There is a very significant human cost associated with these unfair practices. People who are jailed for marijuana-related offenses find it extremely difficult to find employment, housing, or educational opportunities after being imprisoned, making it difficult for them to start over. Moreover, collateral effects of conviction may limit a person's access to loans, public assistance programs, and even voting rights.

Paradox of Legalization

The legalization of marijuana for both medical and recreational purposes has been more common at the state level in recent years. Currently, 25 states have decriminalized cannabis use for recreational purposes, while 38 states have previously authorized it for medical use. Although this action is commendable, it also highlights a paradox: although the legalization of marijuana should benefit white businesspeople, persons of color are disproportionately being arrested and imprisoned for marijuana-related charges.
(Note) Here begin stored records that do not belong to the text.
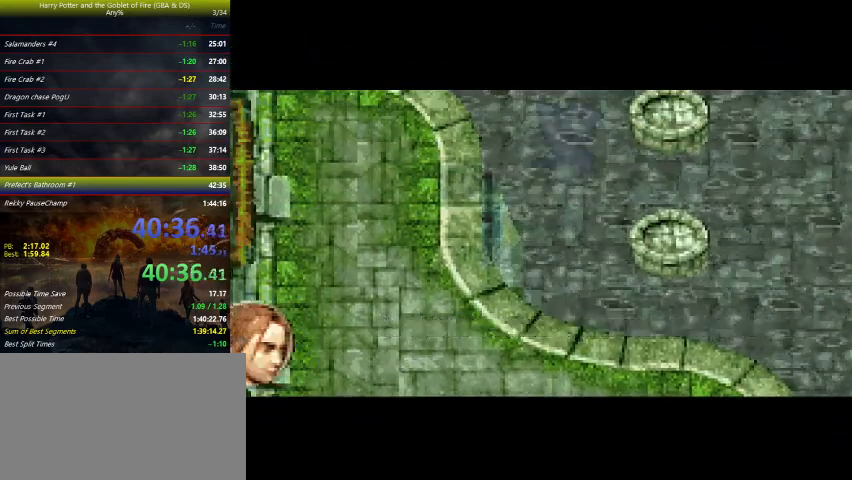
{"keys": ["right", "up"], "events": [[100, "right", "down"], [100, "up", "down"]]}
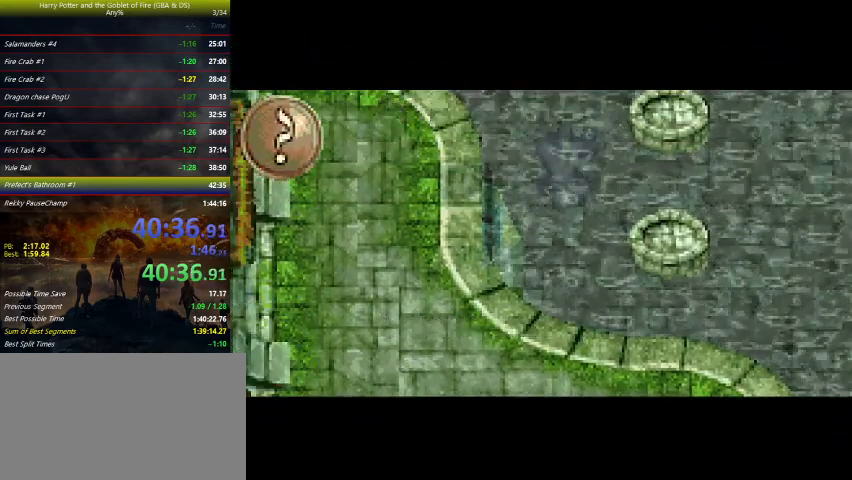
{"keys": ["right", "up"], "events": []}
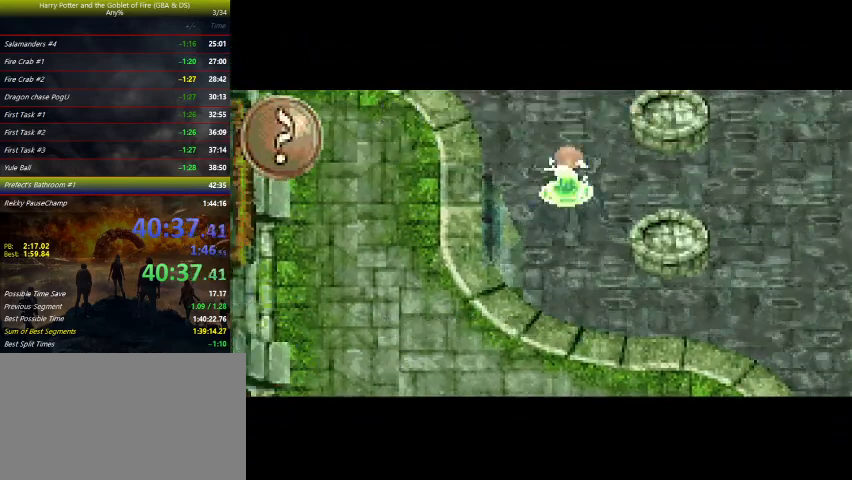
{"keys": ["right", "up"], "events": []}
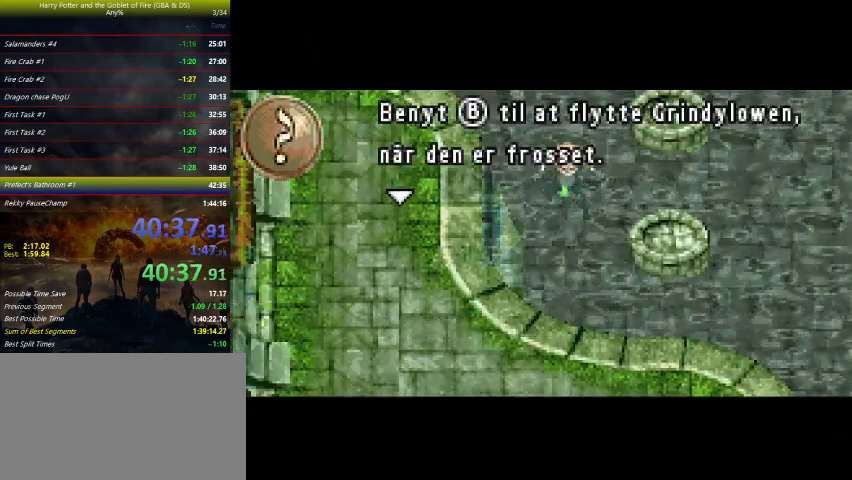
{"keys": ["right", "up"], "events": []}
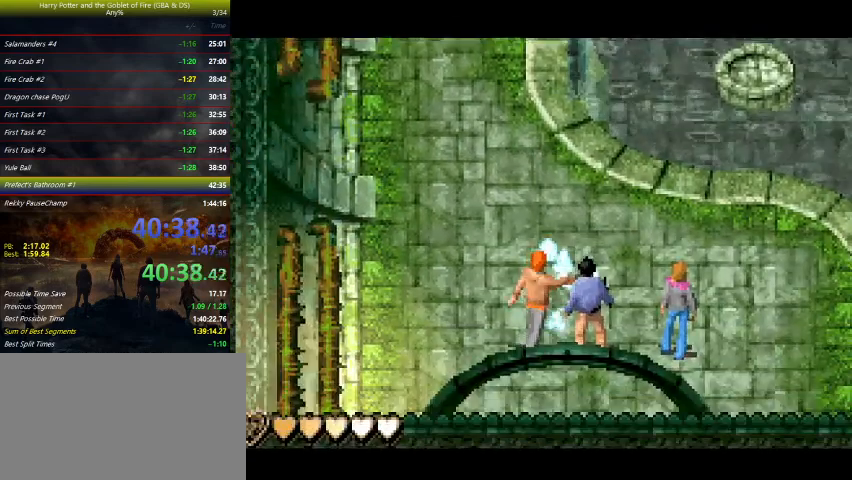
{"keys": ["right", "up"], "events": []}
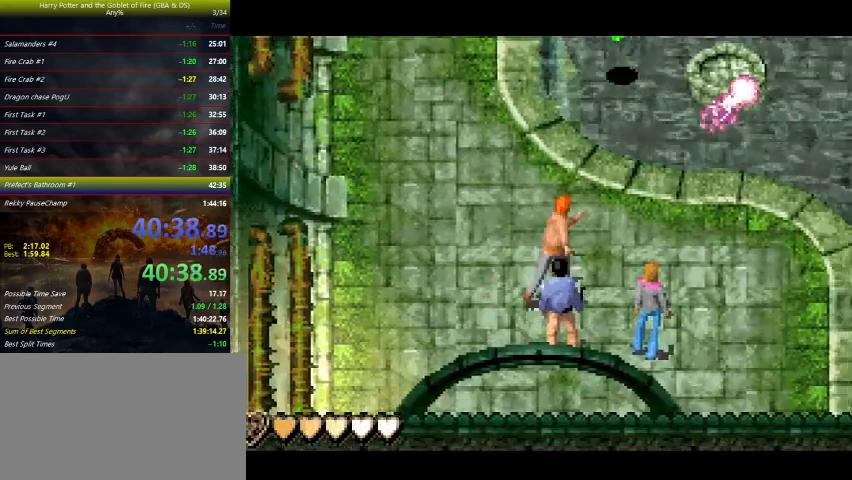
{"keys": ["right", "up"], "events": []}
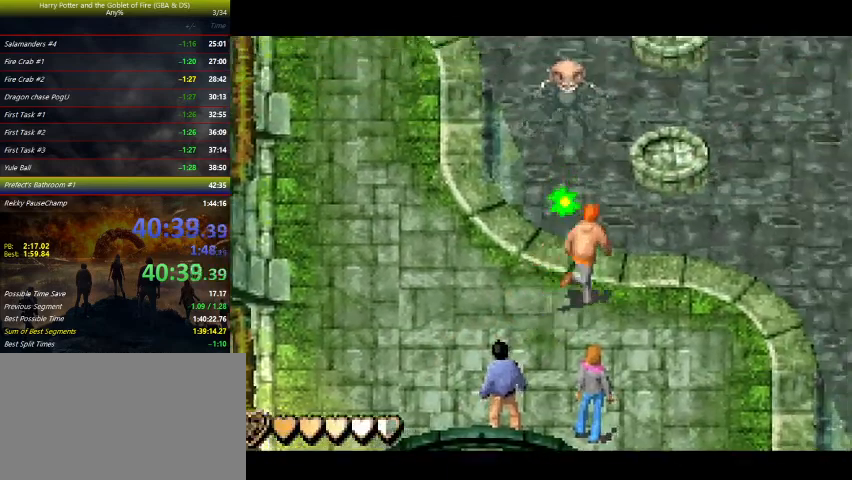
{"keys": ["right", "up"], "events": []}
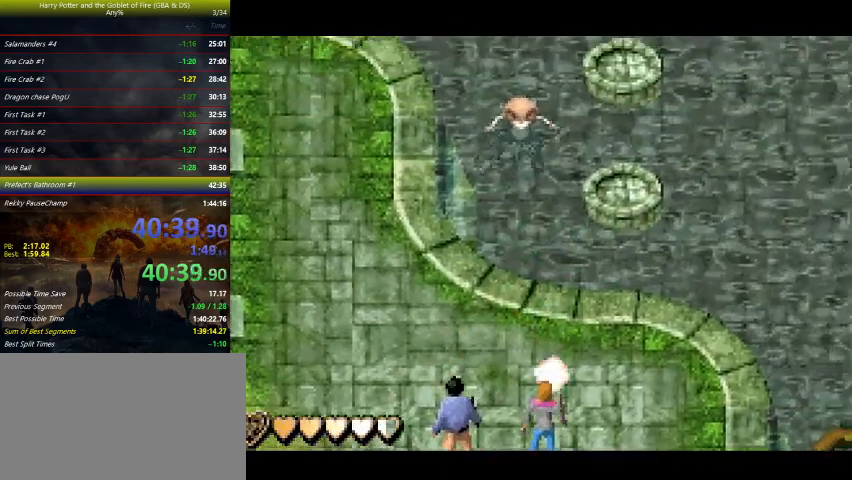
{"keys": ["up"], "events": [[167, "right", "up"]]}
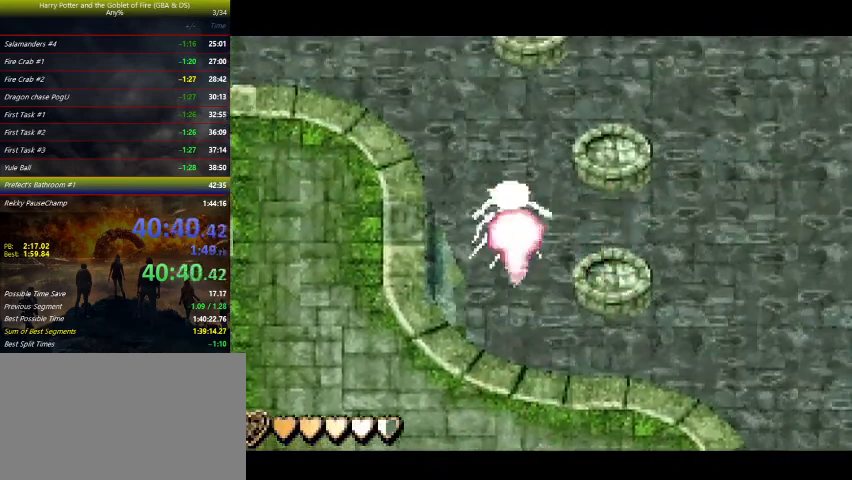
{"keys": ["up"], "events": []}
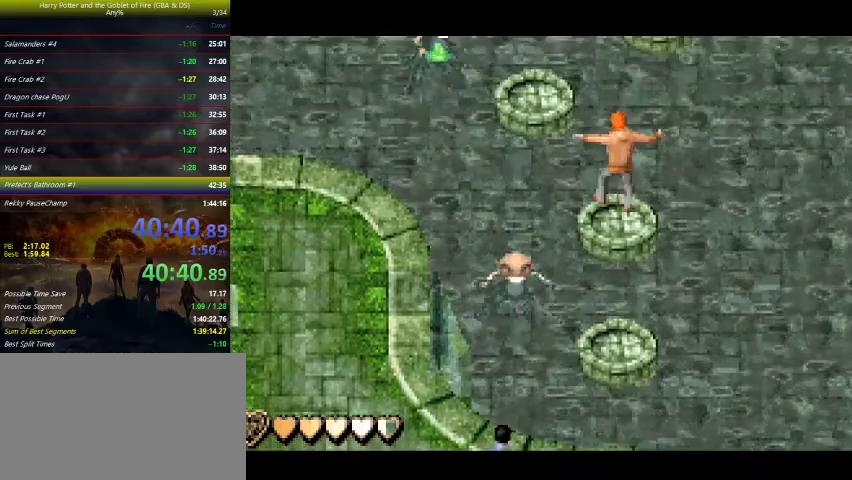
{"keys": ["left", "up"], "events": [[133, "left", "down"]]}
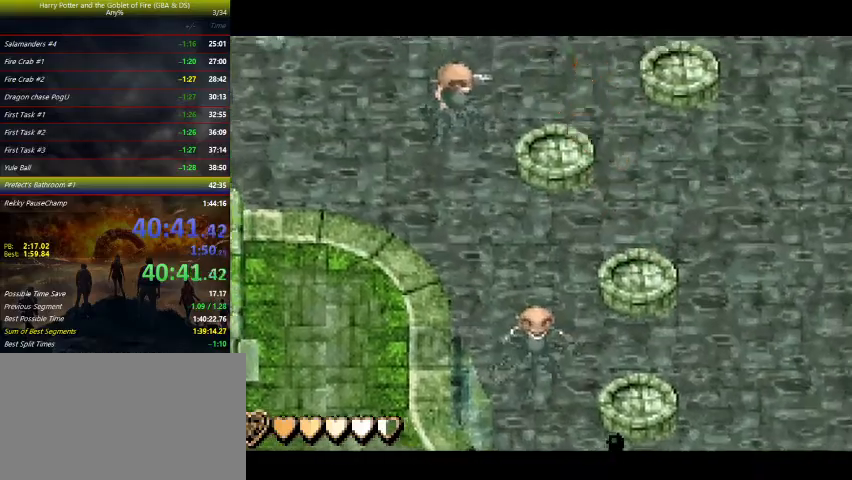
{"keys": ["right", "up"], "events": [[33, "left", "up"], [167, "right", "down"]]}
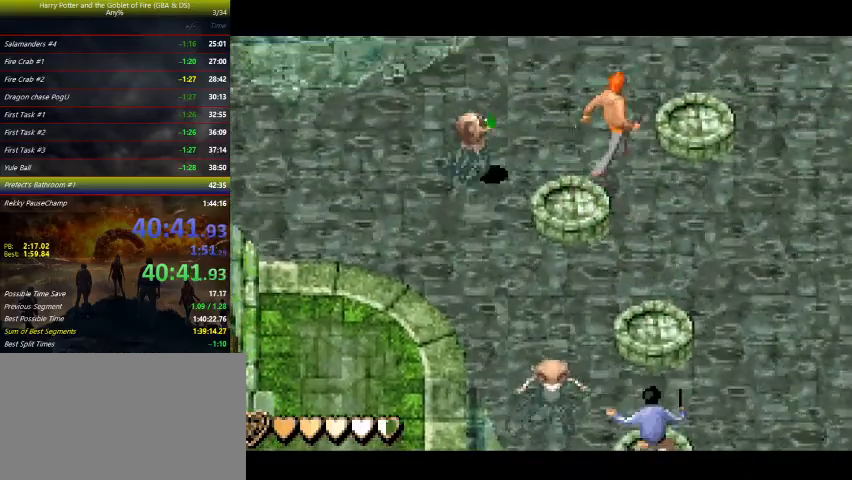
{"keys": ["up"], "events": [[300, "right", "up"]]}
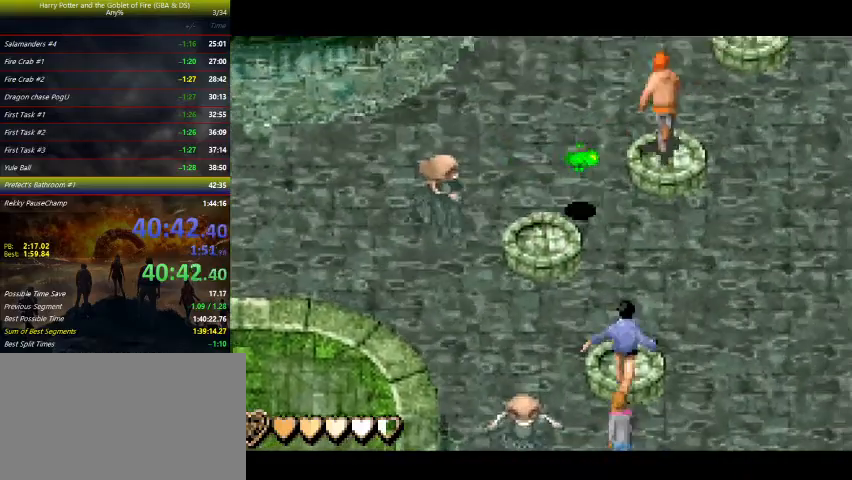
{"keys": ["right", "up"], "events": [[300, "right", "down"]]}
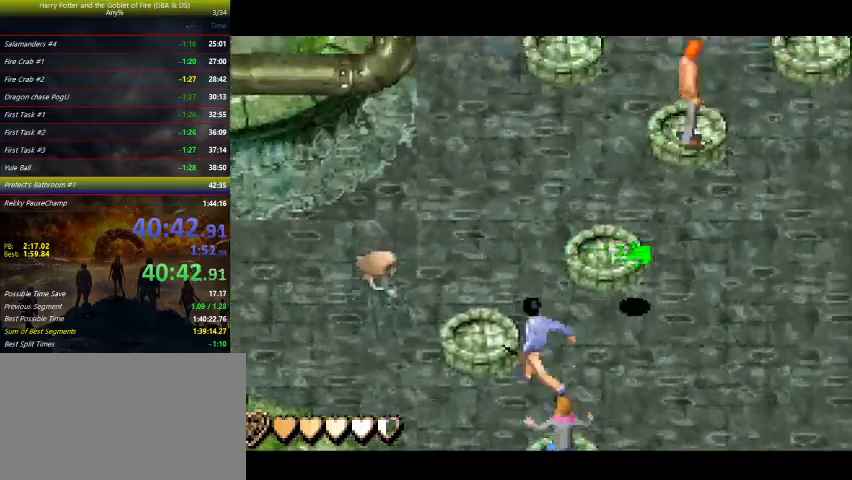
{"keys": ["left", "up"], "events": [[33, "right", "up"], [133, "left", "down"]]}
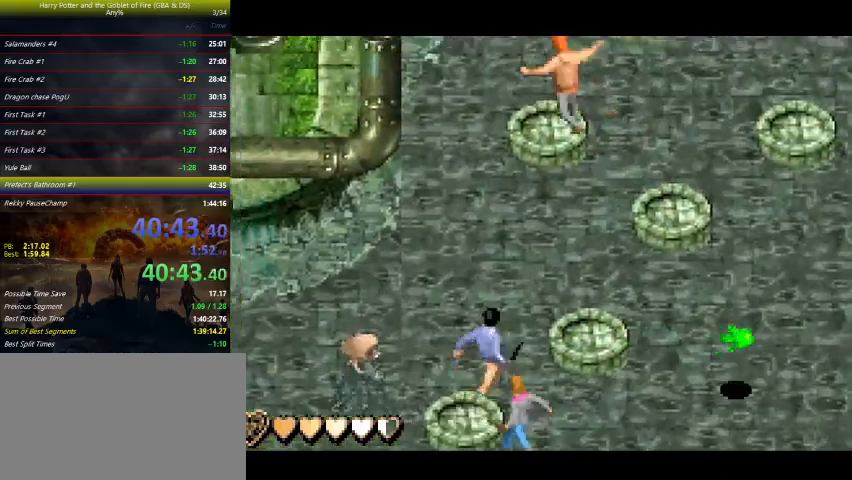
{"keys": ["right", "up"], "events": [[33, "left", "up"], [167, "right", "down"]]}
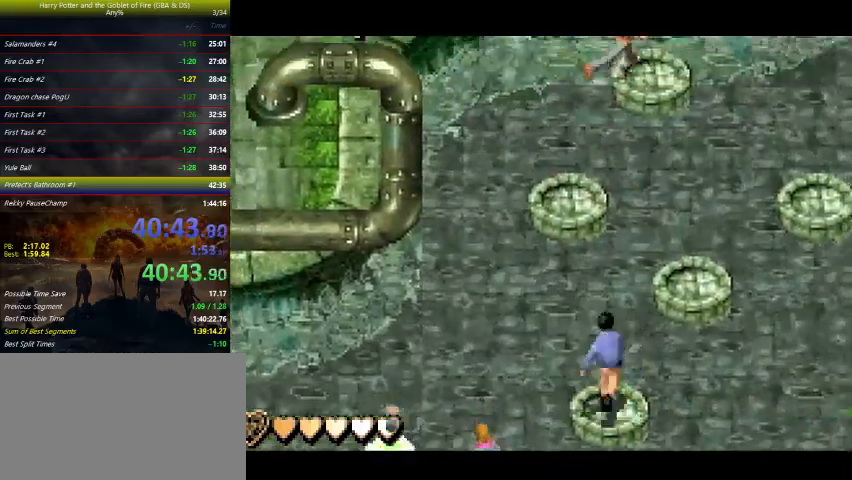
{"keys": ["up"], "events": [[33, "right", "up"]]}
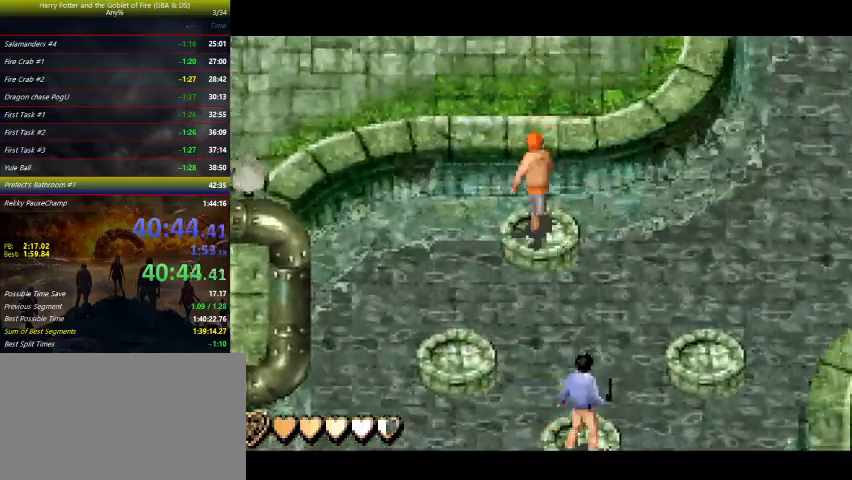
{"keys": ["up"], "events": []}
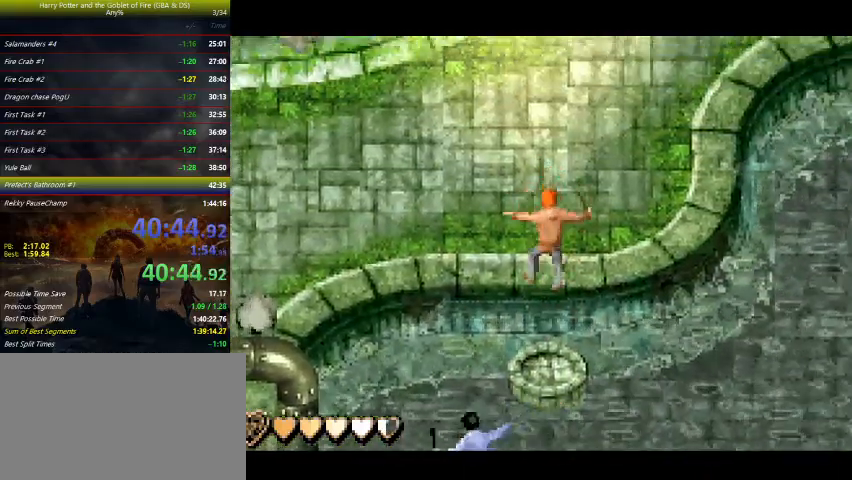
{"keys": ["up"], "events": []}
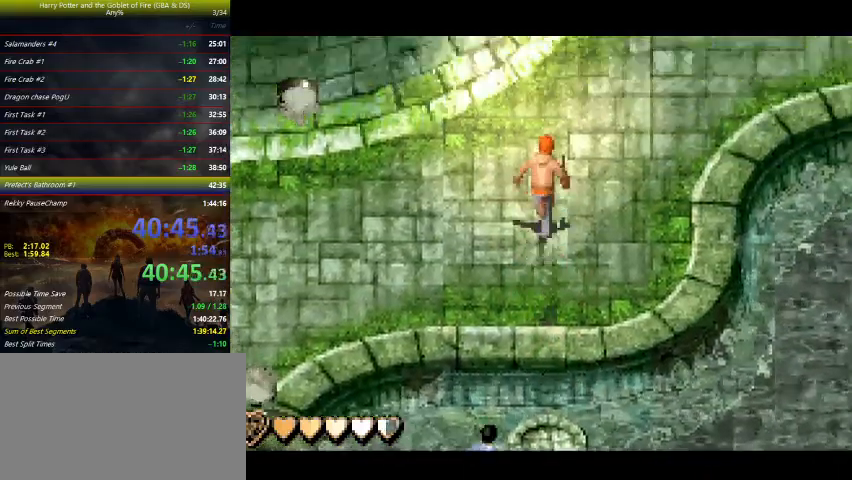
{"keys": ["up"], "events": [[333, "right", "down"], [467, "right", "up"]]}
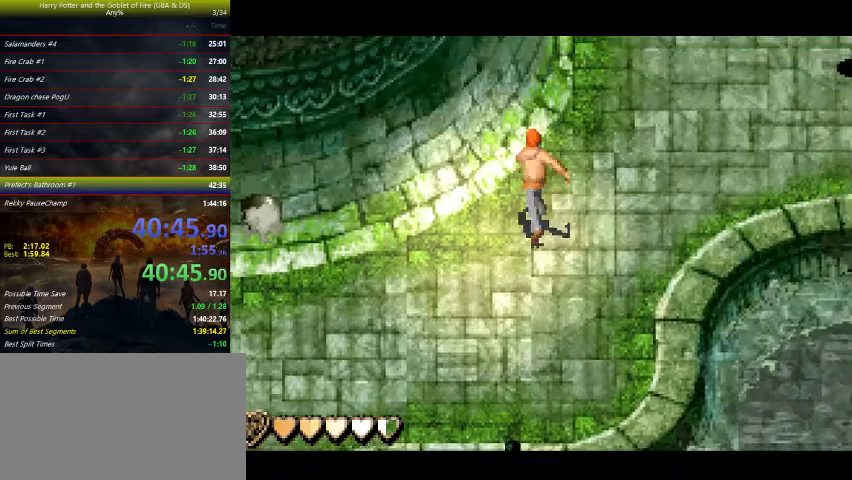
{"keys": ["right", "up"], "events": [[67, "right", "down"], [333, "right", "up"], [467, "right", "down"]]}
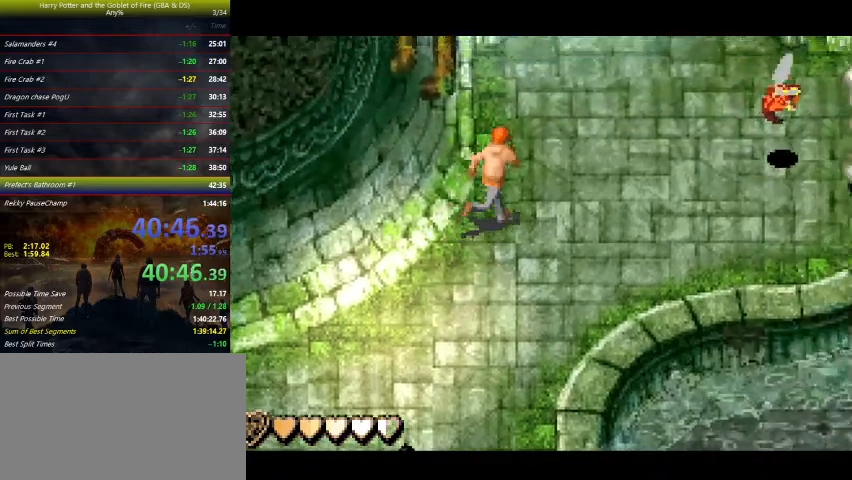
{"keys": ["right", "up"], "events": [[133, "right", "up"], [233, "right", "down"], [367, "right", "up"], [500, "right", "down"]]}
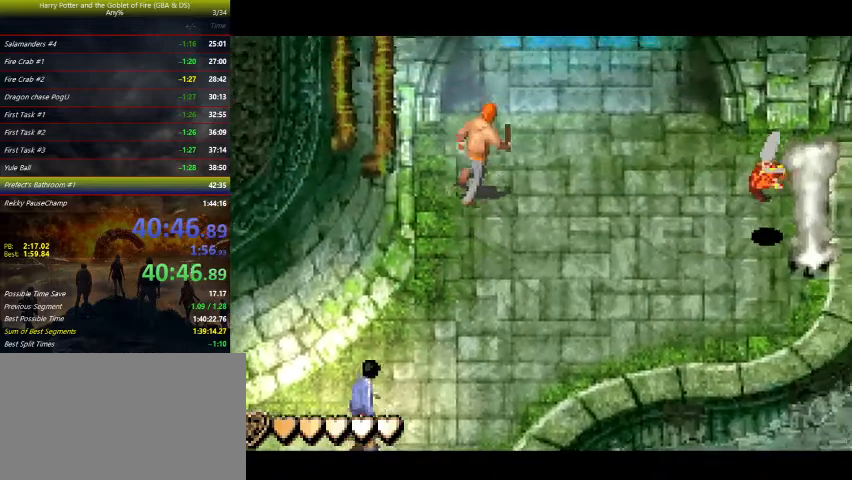
{"keys": ["up"], "events": [[33, "right", "up"]]}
However, it is important to note that the movement to legalize marijuana is about more than merely changing its name; rather, it is about finding a solution to the injustices caused by its illegality. Thus, the following should be a part of any significant marijuana reform:

  • Wiping off earlier convictions related to cannabis

  • Reinvesting funds received from marijuana taxation back into affected communities

  • Ensuring equal access and opportunities in the legalized marijuana sector

Restorative Justice

In its simplest form, the fight for cannabis legalization is a fight for fairness and social justice. Drug policies have been tools for systemic discrimination leading to racial and class bias, which has made certain communities vulnerable.

True restorative justice means acknowledging the reality of what has happened through the years of discriminatory enforcement to make right the wrongs. This calls for the inclusion of those affected most by marijuana policies that didn’t work in the decision-making process on regulations. This means ending the school-to-prison pipeline that robs young people of their future. And it demands reinvesting in education, job programs, affordable housing, healthcare, and other vital community resources.

Mere reforms on marijuana will not resolve deep-seated injustices within our system like; incarceration at a mass scale, criminalization of poverty, and prejudice in institutions among others. However, it can be an important path towards achieving social justice and human rights. Moreover, continuing to reveal injuries caused by weed prohibition shall enhance efforts aimed at challenging wider injustices while pushing for a fairer society at large.


Minority groups were disproportionately impacted by the war on drugs and the legalization of marijuana, which resulted in institutional racism, family dissolution, and a rise in the jail population. These detrimental practices need to be acknowledged; restorative justice can be pursued by utilizing restorative justice procedures, reinvesting in impacted communities, promoting equitable opportunities for entrepreneurship, and erasing criminal records. Because of this, we will be able to overcome injustices brought about by unjust policies in addition to other issues.